United Matches AA Fuel Surcharge Increase
United Airlines today confirmed it followed rival American Airlines in increasing the passenger fuel surcharge by $3 for all one-way tickets and $6 for roundtrip travel in the United States and between U.S. and Canadian destinations. American, which made the move yesterday, cited mounting fuel expenses. Both carriers now levy a total of $26 in fuel surcharges per roundtrip ticket.
American said the average spot price for a gallon of jet fuel has shot up 19 percent in two months, to 99 cents, and that each one-cent increase adds $30 million to its annual fuel tab. The carrier attempted to push through a fuel surcharge increase last month, but reversed its decision when no competitors matched. "Since that time, fuel prices have continued to escalate," American said.

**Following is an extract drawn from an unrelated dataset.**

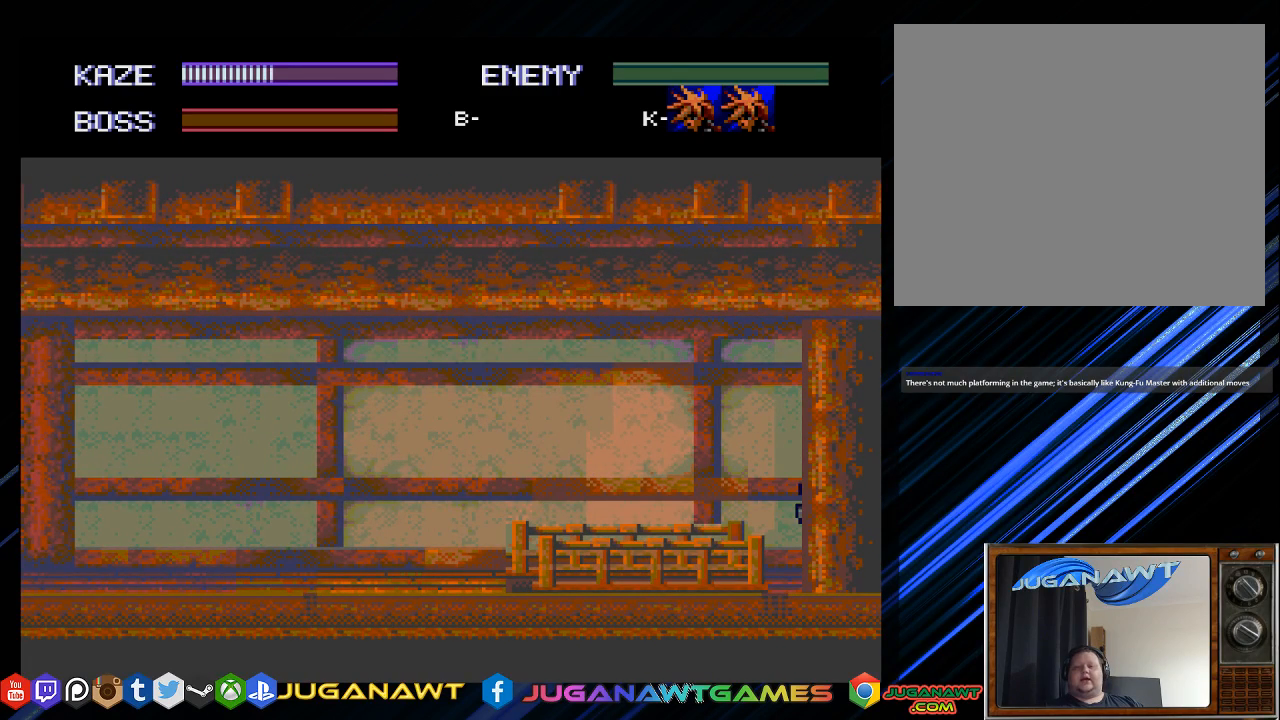
{"buttons": ["DPAD_RIGHT"], "left_stick": "center", "right_stick": "center", "events": []}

Airfare expert Terry Trippler of Trippler & Associates said American again will have to rescind the increase absent a competitive match. "If others don't go along, they just can't stick with it," he said, "because if the total price of their fares comes up higher, it pushes them down two or three pages on the fare displays of online sites, for example."
Trippler also suggested American made the move to subsidize its battle against JetBlue Airways. "You have to wonder about the rationale of making a big splash and giving away the store in terms of their recent promotions in markets versus JetBlue and then turning around and putting in a higher fuel surcharge," he said. "These fuel surcharges have become a joke because, for example, they haven't always been applied to all fares. If American wants to raise their fares, they should just raise them instead of hiding behind the fuel surcharge idea."
Airlines, many of which are in poor fuel hedge positions for the current quarter and remainder of the year, are vulnerable to increasing fuel prices. Industry analysts this week said much of the benefit of recently improving revenue trends is being offset by persistently high fuel costs.
UBS analyst Sam Buttrick, for example, increased his forecast for 2004 industry operating losses from $200 million to $575 million, "primarily as a result of higher first-quarter oil prices." Buttrick noted that "Southwest appears to have the best hedge position for 2004, while Northwest is currently unhedged."